> [JOB]
Reproduce the material from its first line through the line with "Biofeedback", swapping "Transcribe" for "Copy" and changing nothing else. Give only those lines.

> [DATA LINES]
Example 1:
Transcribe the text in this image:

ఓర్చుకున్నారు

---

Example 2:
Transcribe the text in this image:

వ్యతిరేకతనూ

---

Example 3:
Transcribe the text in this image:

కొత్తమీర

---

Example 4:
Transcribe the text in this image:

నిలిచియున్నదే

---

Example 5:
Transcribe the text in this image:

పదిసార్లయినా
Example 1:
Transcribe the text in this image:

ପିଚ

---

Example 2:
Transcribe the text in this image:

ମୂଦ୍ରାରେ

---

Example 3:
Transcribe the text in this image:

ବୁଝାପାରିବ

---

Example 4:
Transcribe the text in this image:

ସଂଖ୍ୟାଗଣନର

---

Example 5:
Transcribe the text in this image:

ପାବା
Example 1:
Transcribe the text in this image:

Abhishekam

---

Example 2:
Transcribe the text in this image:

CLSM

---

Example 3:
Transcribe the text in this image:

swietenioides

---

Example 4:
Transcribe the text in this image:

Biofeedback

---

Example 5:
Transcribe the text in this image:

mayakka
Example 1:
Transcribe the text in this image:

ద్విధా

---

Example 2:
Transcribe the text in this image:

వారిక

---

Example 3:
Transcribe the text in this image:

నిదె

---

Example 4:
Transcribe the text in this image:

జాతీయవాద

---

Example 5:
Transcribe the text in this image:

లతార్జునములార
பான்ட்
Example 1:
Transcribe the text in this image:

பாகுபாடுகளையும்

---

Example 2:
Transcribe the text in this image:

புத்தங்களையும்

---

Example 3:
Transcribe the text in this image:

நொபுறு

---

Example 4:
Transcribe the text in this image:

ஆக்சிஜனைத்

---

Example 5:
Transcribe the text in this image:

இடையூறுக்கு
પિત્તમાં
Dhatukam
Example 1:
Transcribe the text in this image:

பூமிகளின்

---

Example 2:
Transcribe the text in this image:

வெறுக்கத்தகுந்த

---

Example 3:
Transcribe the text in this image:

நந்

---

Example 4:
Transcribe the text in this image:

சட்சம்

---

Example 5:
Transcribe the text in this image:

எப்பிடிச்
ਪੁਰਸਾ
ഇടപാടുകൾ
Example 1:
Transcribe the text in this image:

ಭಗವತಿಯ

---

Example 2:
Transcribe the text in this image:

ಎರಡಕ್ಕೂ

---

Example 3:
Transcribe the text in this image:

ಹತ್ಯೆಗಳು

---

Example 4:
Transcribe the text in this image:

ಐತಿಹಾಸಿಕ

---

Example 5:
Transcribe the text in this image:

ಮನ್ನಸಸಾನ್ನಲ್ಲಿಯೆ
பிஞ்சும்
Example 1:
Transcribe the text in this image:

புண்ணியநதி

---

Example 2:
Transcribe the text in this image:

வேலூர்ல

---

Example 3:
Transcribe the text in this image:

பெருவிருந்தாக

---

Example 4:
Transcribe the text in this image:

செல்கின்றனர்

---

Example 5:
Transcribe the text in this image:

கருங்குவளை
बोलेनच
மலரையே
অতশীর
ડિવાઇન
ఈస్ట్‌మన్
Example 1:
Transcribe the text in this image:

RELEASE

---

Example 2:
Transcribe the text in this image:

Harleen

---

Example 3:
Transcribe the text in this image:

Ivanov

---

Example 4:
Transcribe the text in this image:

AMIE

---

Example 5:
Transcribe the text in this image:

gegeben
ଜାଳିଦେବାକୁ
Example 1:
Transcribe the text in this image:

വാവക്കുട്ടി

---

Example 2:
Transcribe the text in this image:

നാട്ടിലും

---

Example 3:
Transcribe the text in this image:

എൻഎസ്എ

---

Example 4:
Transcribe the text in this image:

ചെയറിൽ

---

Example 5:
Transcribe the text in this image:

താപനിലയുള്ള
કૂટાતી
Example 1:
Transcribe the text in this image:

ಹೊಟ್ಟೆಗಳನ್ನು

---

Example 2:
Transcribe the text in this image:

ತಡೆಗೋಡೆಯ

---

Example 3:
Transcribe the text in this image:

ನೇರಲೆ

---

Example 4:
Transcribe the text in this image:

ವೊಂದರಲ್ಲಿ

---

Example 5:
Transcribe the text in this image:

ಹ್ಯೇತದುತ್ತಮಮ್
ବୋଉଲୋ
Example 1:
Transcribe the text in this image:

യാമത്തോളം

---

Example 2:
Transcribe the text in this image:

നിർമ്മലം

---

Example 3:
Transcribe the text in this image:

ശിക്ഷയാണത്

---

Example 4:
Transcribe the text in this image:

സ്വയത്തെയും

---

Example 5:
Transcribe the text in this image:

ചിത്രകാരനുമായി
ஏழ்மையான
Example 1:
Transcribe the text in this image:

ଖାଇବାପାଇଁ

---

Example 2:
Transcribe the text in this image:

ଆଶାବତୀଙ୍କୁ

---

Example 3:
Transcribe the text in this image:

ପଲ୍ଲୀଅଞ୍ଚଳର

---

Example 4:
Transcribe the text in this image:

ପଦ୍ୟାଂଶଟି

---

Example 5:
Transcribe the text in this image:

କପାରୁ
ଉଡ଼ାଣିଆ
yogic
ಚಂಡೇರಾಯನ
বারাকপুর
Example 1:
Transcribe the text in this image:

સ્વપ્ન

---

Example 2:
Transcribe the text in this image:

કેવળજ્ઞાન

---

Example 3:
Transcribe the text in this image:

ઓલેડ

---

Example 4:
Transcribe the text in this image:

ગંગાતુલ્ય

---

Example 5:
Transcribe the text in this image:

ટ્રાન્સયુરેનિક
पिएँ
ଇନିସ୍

> [THE REPLY]
Example 1:
Copy the text in this image:

ఓర్చుకున్నారు

---

Example 2:
Copy the text in this image:

వ్యతిరేకతనూ

---

Example 3:
Copy the text in this image:

కొత్తమీర

---

Example 4:
Copy the text in this image:

నిలిచియున్నదే

---

Example 5:
Copy the text in this image:

పదిసార్లయినా
Example 1:
Copy the text in this image:

ପିଚ

---

Example 2:
Copy the text in this image:

ମୂଦ୍ରାରେ

---

Example 3:
Copy the text in this image:

ବୁଝାପାରିବ

---

Example 4:
Copy the text in this image:

ସଂଖ୍ୟାଗଣନର

---

Example 5:
Copy the text in this image:

ପାବା
Example 1:
Copy the text in this image:

Abhishekam

---

Example 2:
Copy the text in this image:

CLSM

---

Example 3:
Copy the text in this image:

swietenioides

---

Example 4:
Copy the text in this image:

Biofeedback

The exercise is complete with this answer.